For a compact set $B$, let $A \subset B$ be closed. Thus for each open cover of $B$, we have $B \subset \cup_{i=1}^{n} G_i$ (NOTE: originally, I made a typo and said this was A; editted to B) for finite $n$ and open sets $G_i$. Let $U$ be an open cover for $A$, then $U \cup W$, with $W$ open, is an open cover for $B$. Since $U \cup W$ is a open cover for $B$ and $B$ is compact, then $U \cup W$ is composed of finitely many open sets. For if $U$ can be composed of an infinite number of open sets, then the union of a infinite number of open sets and an open set would mean $B$ is not compact. Thus A is compact.

Answer 1

In general, as Asaf pointed out, there are several spots that aren't very clear. That being said, I'll try my best to read between the lines and comment on claims I think you're making, and spots that I suspect you're confused.

For a compact set $B$, let $A \subset B$ be closed. Thus for each open cover of $A$, we have $A \subset \cup_{i=1}^{n} G_i$ for finite $n$ and open sets $G_i$.

You're being cavalier with your $G_i$. Taken at face value, it almost seems like you've established what you want to prove: For $A$ to be compact, all you need to show is that any open cover of $A$ can be pared down to a finite open cover, and it looks like that's what you're claiming by the second sentence. Even so, it's not clear that $G_i$ are at all related to the original open cover of $A$; of course you can cover $A$ with finitely many open sets (but it needs to be proven that they can be taken from the given open cover).

Let $U$ be an open cover for $A$, then $U \cup W$, with $W$ open, is an open cover for $B$. Since $U \cup W$ is a open cover for $B$ and $B$ is compact, then $U \cup W$ is composed of finitely many open sets.

Again: To be compact means that any open cover has a finite open subcover; that only finitely many sets are necessary.

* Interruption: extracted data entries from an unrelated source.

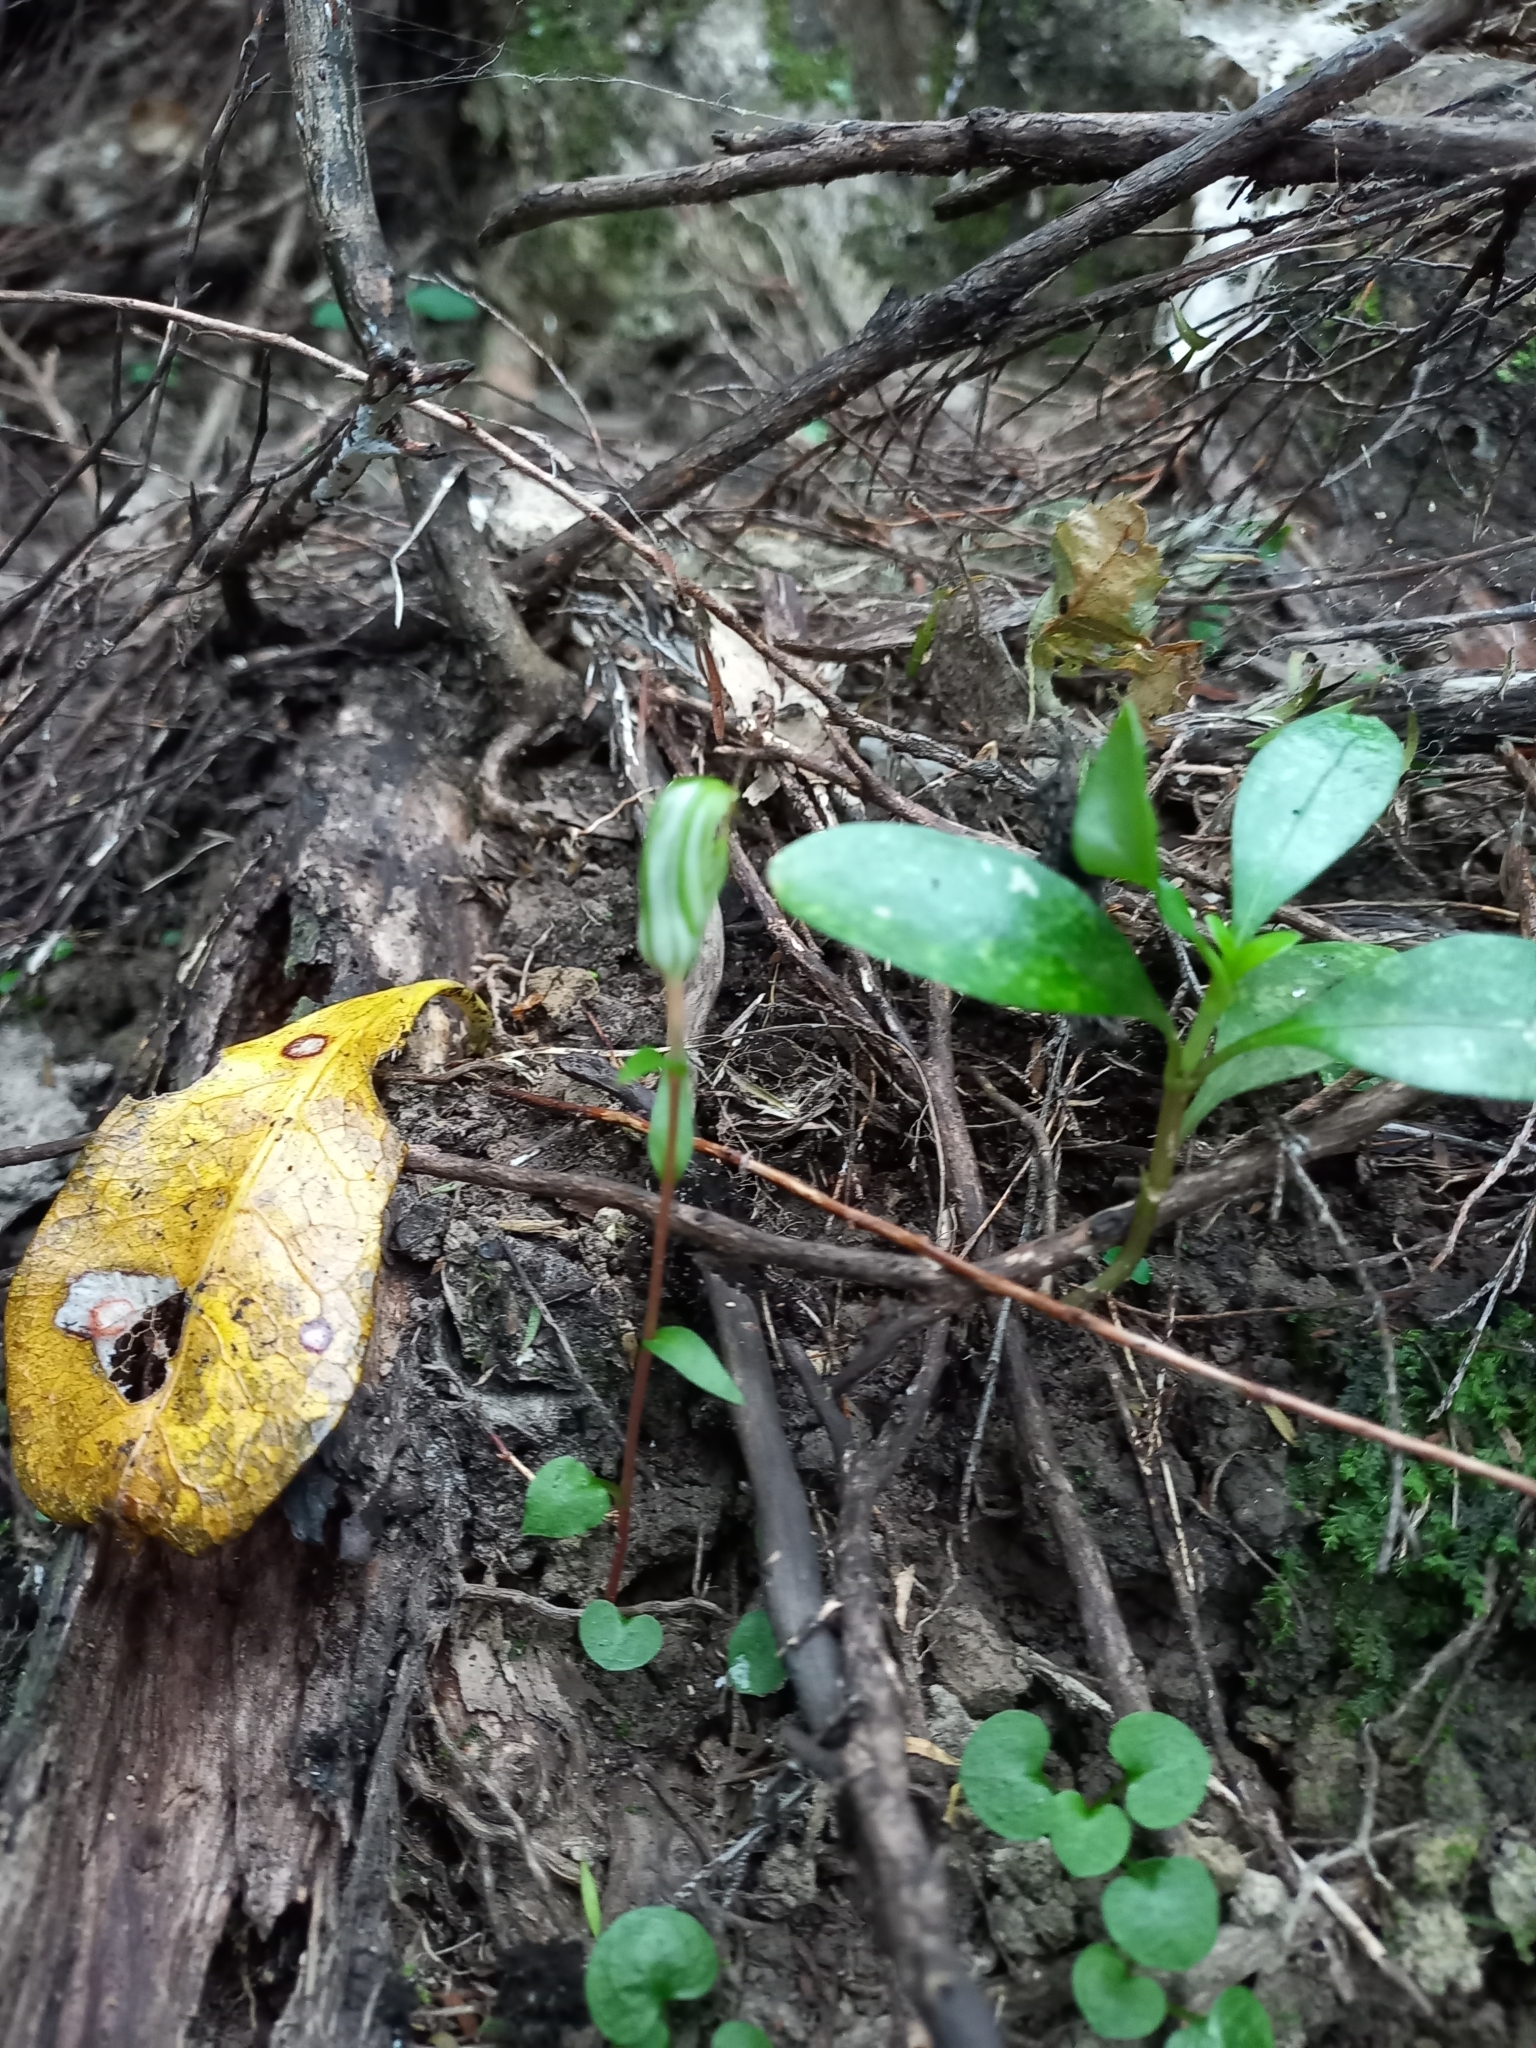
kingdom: Plantae
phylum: Tracheophyta
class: Liliopsida
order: Asparagales
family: Orchidaceae
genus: Pterostylis
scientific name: Pterostylis alobula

It doesn't mean that every open cover of a compact set has only finitely many sets (just that we can throw a bunch away while keeping the set covered).

For if $U$ can be composed of an infinite number of open sets, then the union of a infinite number of open sets and an open set would mean $B$ is not compact. Thus A is compact.

Overall it seems like your argument was "If $A$ is covered by infinitely many open sets, then expanding this to a cover of $B$ must be contain infinitely many sets as well, contradiction." But this isn't a contradiction, it's just a fact! For a contradiction, you would need to show that the expanded open cover of $B$ couldn't be pared down to contain only finitely many of its constituent sets.

Answer 2

It's not clear at all what is $W$. And is $U$ an open set, or a collection or open sets? It says one thing, but it seems to treat it as the other.

Finally, and most importantly, you didn't prove that every open cover of $A$ has a finite subcover. For this you need to take an arbitrary open cover, and produce a finite subcover. One good way to do that is to recall that $B\setminus A$ is open.